Taste the rainbow! |
Edwin expects me to kill her but I tell him to stuff it, and kill him as he tries to run away. Cruel, but it's better than having a wronged red mage on the loose, planning revenge. I immediately get a replacement mage as Dyna joins the party, and things are looking up.
But I still have some unfinished business to the west of Beregost.
9 comments:
The calibre of writing you have here could really draw a crowd.
I hope you keep it up!
Thanks! I always perceived myself as a bit of a hack, but that's probably due to my perfectionism and deep-seeded self-loathing.
Still, I've got, like, 5 regular readers and a bunch of positive comments like yours, so it can't be all bad. The grammar and punctuation are probably off though.
Nice story so far. I don't mind your grammar, as I am not native Eng-speaker as well. I must admit that your English amazes me, especially the part with "hentai treatment"... Now that is something! It made me burst into laughing at work. That is the kind of humour you can't make in Czech language and the reason I like blogs like yours.
Keep up good work, I come here everyday looking for new parts. I found out recently that I like AARs of games I played as they gives gaming experience more depth. So once more, thank you very much!
Vít Onderka, CZE
You should really spam the link to this blog more, you've earned the right.

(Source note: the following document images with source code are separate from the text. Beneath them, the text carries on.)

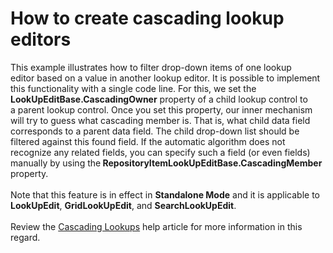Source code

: # How to create cascading lookup editors 


This example illustrates how to filter drop-down items of one lookup editor based on a value in another lookup editor. It is possible to implement this functionality with a single code line. For this, we set the <strong>LookUpEditBase.CascadingOwner</strong> property of a child lookup control to a parent lookup control. Once you set this property, our inner mechanism will try to guess what cascading member is. That is, what child data field corresponds to a parent data field. The child drop-down list should be filtered against this found field. If the automatic algorithm does not recognize any related fields, you can specify such a field (or even fields) manually by using the<strong> RepositoryItemLookUpEditBase.CascadingMember</strong> property. <br><br>Note that this feature is in effect in <strong>Standalone Mode</strong> and it is applicable to <strong>LookUpEdit</strong>, <strong>GridLookUpEdit</strong>, and <strong>SearchLookUpEdit</strong>.<br><br>Review the <a href="https://documentation.devexpress.com/#WindowsForms/CustomDocument116018">Cascading Lookups</a> help article for more information in this regard. 

<br/>


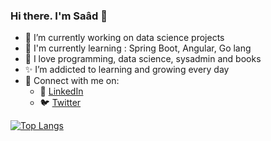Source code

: ### Hi there. I'm Saâd 👋

<!--
**stodar/stodar** is a ✨ _special_ ✨ repository because its `README.md` (this file) appears on your GitHub profile.

Here are some ideas to get you started:
-->

- 🔭 I’m currently working on data science projects
- 📑 I'm currently learning : Spring Boot, Angular, Go lang
- 🌱 I love programming, data science, sysadmin and books
- ✨ I’m addicted to learning and growing every day
- :postbox: Connect with me on:
  - :office: [LinkedIn](https://www.linkedin.com/in/saad-dardar-6b5b0521a/)
  - :bird: [Twitter](https://twitter.com/s2dar)

[![Top Langs](https://github-readme-stats.vercel.app/api/top-langs/?username=stodar&layout=compact)](https://github.com/stodar/github-readme-stats)

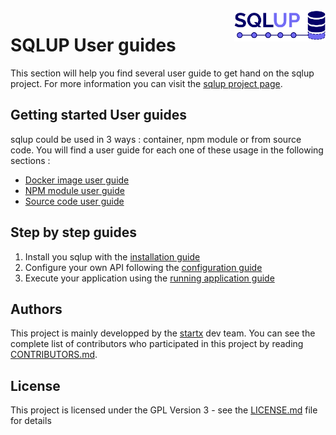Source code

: <img align="right" height="50" src="https://raw.githubusercontent.com/startxfr/sqlup/master/docs/assets/logo.svg?sanitize=true">

# SQLUP User guides

This section will help you find several user guide to get hand on the sqlup project. For more information you can visit the [sqlup project page](https://github.com/startxfr/sqlup/).

## Getting started User guides

sqlup could be used in 3 ways : container, npm module or from source code. You will find a user guide for each one of these usage in the following sections :
- [Docker image user guide](USE_docker.md)
- [NPM module user guide](USE_npm.md)
- [Source code user guide](USE_source.md)

## Step by step guides

1. Install you sqlup with the [installation guide](1.Install.md)
2. Configure your own API following the [configuration guide](2.Configure.md)
3. Execute your application using the [running application guide](3.Run.md)

## Authors

This project is mainly developped by the [startx](https://www.startx.fr) dev team. You can see the complete list of contributors who participated in this project by reading [CONTRIBUTORS.md](CONTRIBUTORS.md).

## License

This project is licensed under the GPL Version 3 - see the [LICENSE.md](LICENSE.md) file for details
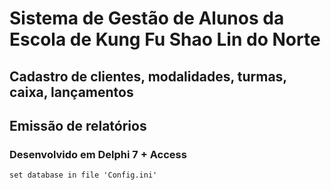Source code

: # Sistema de Gestão de Alunos da Escola de Kung Fu Shao Lin do Norte

## Cadastro de clientes, modalidades, turmas, caixa, lançamentos
## Emissão de relatórios

### Desenvolvido em Delphi 7 + Access

`set database in file 'Config.ini'`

I suggest doing a shameless self plug whenever anybody complains about one of Ruts' regular delays, for example.
Incidentally, Color Spray is probably the least threatening sounding (and looking) spell ever. All damage it inflicts on a target must come only from embarrassment. "Sparkles?! Am I fighting Twilight fangirls now? Screw this nonsense. *dies*"
P.S. "of cource" right before last screenshot.

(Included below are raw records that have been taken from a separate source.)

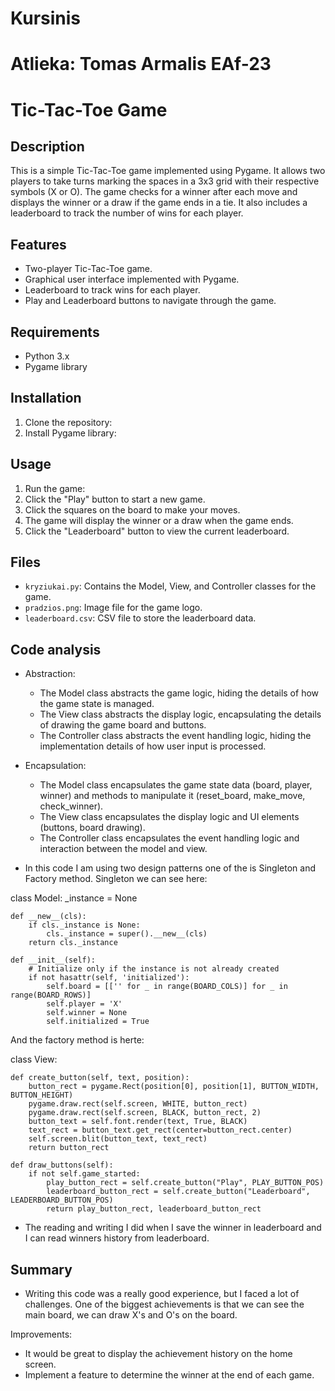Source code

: # Kursinis
# Atlieka: Tomas Armalis EAf-23
# Tic-Tac-Toe Game

## Description
This is a simple Tic-Tac-Toe game implemented using Pygame. It allows two players to take turns marking the spaces in a 3x3 grid with their respective symbols (X or O). The game checks for a winner after each move and displays the winner or a draw if the game ends in a tie. It also includes a leaderboard to track the number of wins for each player.

## Features
- Two-player Tic-Tac-Toe game.
- Graphical user interface implemented with Pygame.
- Leaderboard to track wins for each player.
- Play and Leaderboard buttons to navigate through the game.

## Requirements
- Python 3.x
- Pygame library

## Installation
1. Clone the repository:
2. Install Pygame library:

## Usage
1. Run the game:
2. Click the "Play" button to start a new game.
3. Click the squares on the board to make your moves.
4. The game will display the winner or a draw when the game ends.
5. Click the "Leaderboard" button to view the current leaderboard.

## Files
- `kryziukai.py`: Contains the Model, View, and Controller classes for the game.
- `pradzios.png`: Image file for the game logo.
- `leaderboard.csv`: CSV file to store the leaderboard data.

## Code analysis
- Abstraction:
  - The Model class abstracts the game logic, hiding the details of how the game state is managed.
  - The View class abstracts the display logic, encapsulating the details of drawing the game board and buttons.
  - The Controller class abstracts the event handling logic, hiding the implementation details of how user input is processed.
- Encapsulation:
  - The Model class encapsulates the game state data (board, player, winner) and methods to manipulate it (reset_board, make_move, check_winner).
  - The View class encapsulates the display logic and UI elements (buttons, board drawing).
  - The Controller class encapsulates the event handling logic and interaction between the model and view.

- In this code I am using two design patterns one of the is Singleton and Factory method. Singleton we can see here:

  
class Model:
    _instance = None

    def __new__(cls):
        if cls._instance is None:
            cls._instance = super().__new__(cls)
        return cls._instance

    def __init__(self):
        # Initialize only if the instance is not already created
        if not hasattr(self, 'initialized'):
            self.board = [['' for _ in range(BOARD_COLS)] for _ in range(BOARD_ROWS)]
            self.player = 'X'
            self.winner = None
            self.initialized = True

            
And the factory method is herte:


class View:

    def create_button(self, text, position):
        button_rect = pygame.Rect(position[0], position[1], BUTTON_WIDTH, BUTTON_HEIGHT)
        pygame.draw.rect(self.screen, WHITE, button_rect)
        pygame.draw.rect(self.screen, BLACK, button_rect, 2)
        button_text = self.font.render(text, True, BLACK)
        text_rect = button_text.get_rect(center=button_rect.center)
        self.screen.blit(button_text, text_rect)
        return button_rect

    def draw_buttons(self):
        if not self.game_started:
            play_button_rect = self.create_button("Play", PLAY_BUTTON_POS)
            leaderboard_button_rect = self.create_button("Leaderboard", LEADERBOARD_BUTTON_POS)
            return play_button_rect, leaderboard_button_rect
  
- The reading and writing I did when I save the winner in leaderboard and I can read winners history from leaderboard.
## Summary
- Writing this code was a really good experience, but I faced a lot of challenges.
One of the biggest achievements is that we can see the main board, we can draw X's and O's on the board.

Improvements: 
- It would be great to display the achievement history on the home screen.
- Implement a feature to determine the winner at the end of each game.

@Vit: Yes, I've also found that reading the LPs of the games I've actually played is more interesting, since it allows you to experience a game from a different perspective.
@bucaneer: I'd just come off as an attention whore. After all, I get at least half of my visitors from Chocolate Hammer and Twentysided.
Incidentally, I get the other half from afteractionreporter.com , which have been kind enough to link me after I've dropped 'em an email. I actually get a lot of visits, problem is - the visitors don't stick around. For example: Part One has had ~100 views so far but Part Two only got half as much, so ~50 people read the first one and decided it didn't suit their taste. The view number for the consecutive parts doesn't drop as much, so if I had to guesstimate I'd say I have 20-30 somewhat regular visitors, which is okay.
I concur that the color spray is hilarious. It's probably the most useful and powerful spell you can get early on, but it's basically a fireworks display without all the hazard. Does it fire jets of paint, the toxic fumes immediately knocking out anyone caught in their path? It reminds me of that stuff Carebears are using to fight... whatever it is Carebears fight.
Also, have you ever fought Twilight fangirls? I dare you: go to the nearest Megaplex, find some twihards and tell them Jacob has no character. Bring life insurance.
I am a native English speaker, and your grammar is oftentimes better than my schoolmates'. Out of curiosity, did you ever fight an ogre and get a magic girdle? If you did then you know the exact one I'm talking about.
Don't think I did, no. Is it the one camping out and too busy eating to actually fight or the exploding one at the carnival?
You travel through several areas on the main road from Beregost to that Inn Castle. Somewhere in one of them is a certain Ogre with a certain magical belt. If you want rampant hilarity, try it on before you identify it. Should make for an.. entertaining post.
Yeah, it's in the crossroads area where you talked to Elminster. Look around.